Sigrid Undset: Olav Audunssohn. Bertelsmann Lesering 1960

Das Leben ist ein Drama, das Leben nach Sigrid Undset oft genug eine Tragödie. So geht es in Olav Audunssohn dramatisch zu. Doch in den Wirren des Lebens blitzt die Erkenntnis hindurch, die Gottes Gnade schenkt.

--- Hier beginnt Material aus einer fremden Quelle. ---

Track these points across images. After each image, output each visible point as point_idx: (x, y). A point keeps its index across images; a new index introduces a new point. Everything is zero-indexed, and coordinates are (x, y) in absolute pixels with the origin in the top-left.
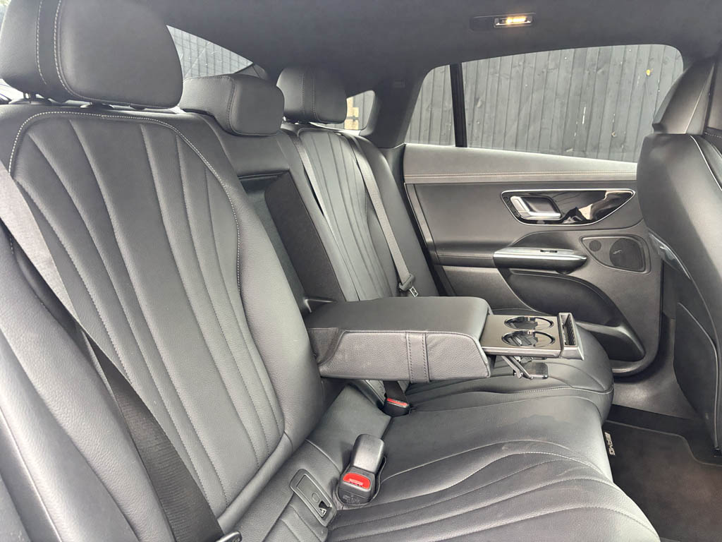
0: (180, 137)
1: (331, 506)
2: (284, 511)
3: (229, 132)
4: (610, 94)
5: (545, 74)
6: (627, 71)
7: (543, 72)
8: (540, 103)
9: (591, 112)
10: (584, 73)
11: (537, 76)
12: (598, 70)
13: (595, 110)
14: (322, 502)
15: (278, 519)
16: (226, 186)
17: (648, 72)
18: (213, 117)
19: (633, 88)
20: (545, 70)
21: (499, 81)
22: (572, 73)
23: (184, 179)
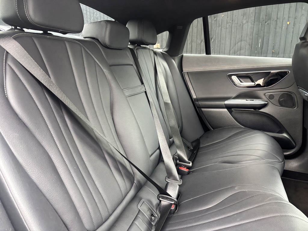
0: (83, 48)
1: (156, 216)
2: (135, 218)
3: (105, 47)
4: (271, 33)
5: (242, 26)
6: (278, 23)
7: (241, 25)
8: (240, 38)
9: (263, 42)
10: (259, 24)
11: (238, 27)
12: (265, 22)
13: (265, 40)
14: (152, 214)
15: (133, 222)
16: (105, 70)
17: (288, 23)
18: (98, 40)
19: (282, 30)
20: (242, 24)
21: (221, 30)
22: (254, 25)
23: (86, 66)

Olav lag den größten Teil der Nacht wach da. Ihm schien es, als begreife er nun eines: Es herrschte ein Kampf im Allheim zwischen Gott und seinem Feind vom Tagesgrauen der Zeiten an, und alles, was Leben, Seele oder Geist besaß, kämpfte mit bei dem einen oder dem anderen Heer, ob sie es nun wußten oder nicht – Engel und Unterirdische, Menschen hier auf Erden und jenseits des Todes. Und meist geschah es durch die Furcht eines Mannes, daß es dem Teufel gelang, ihn auf seine Seite zu locken – weil ein Mann fürchtete, Gott könnte zuviel von ihm verlangen – könnte fordern, eine Wahrheit auszusprechen, die er nur schwer über die Lippen brächte, oder einer geliebten Lust zu entsagen, ohne die zu leben er sich nicht stark genug glaubte: Gewinn und Wohlfahrt, Freude oder Ansehen unter den Mitmenschen. Da kam der alte Vater der Lüge und fing die Seele eines Mannes mit seiner alten Hauptlüge ein – daß er von den Seinen weniger verlange und sie besser belohne – solange es währte. Jetzt aber mußte Olav selber wählen, ob er in dem einen oder in dem anderen Heer dienen wollte.

– Sigird Undset: Olav Audunssohn, Cassirer, 347

Sie wollte nicht aufblicken, und sie wollte nicht vorwärtsblicken, und sie begriff, es war gerecht, daß sie verdammt wurde – denn sie wollte nichts von dem annehmen, was notwendig war, um ihre Seele zu retten. Reue, Gebete, arbeiten und weiter vorwärts wandern, jene Menschen sehen und mit ihnen sprechen, mit denen sie zusammensein mußte, wenn sie versuchen wollte weiterzuleben – der Gedanke an all dies widerstrebte ihr. Selbst der Gedanke an Gott widerstrebte ihr jetzt. Hinunterblicken, allein sein und Dunkelheit rings um sich haben – das wollte sie. Und sie sah ihre eigene Seele, nackt und dunkel wie der Berg, den das Feuer verheert hat, und sie selbst hatte es angezündet und hatte alles verbrennen lassen, was in ihr an Nahrung für das Feuer gelebt hatte. Es war zu Ende mit ihr-.
Dennoch sprach sie noch ein Paternoster für Olav – füge es so, daß er mich vergißt. Und ein Ave-Maria für Eirik – nun hat er keine Mutter mehr an mir -.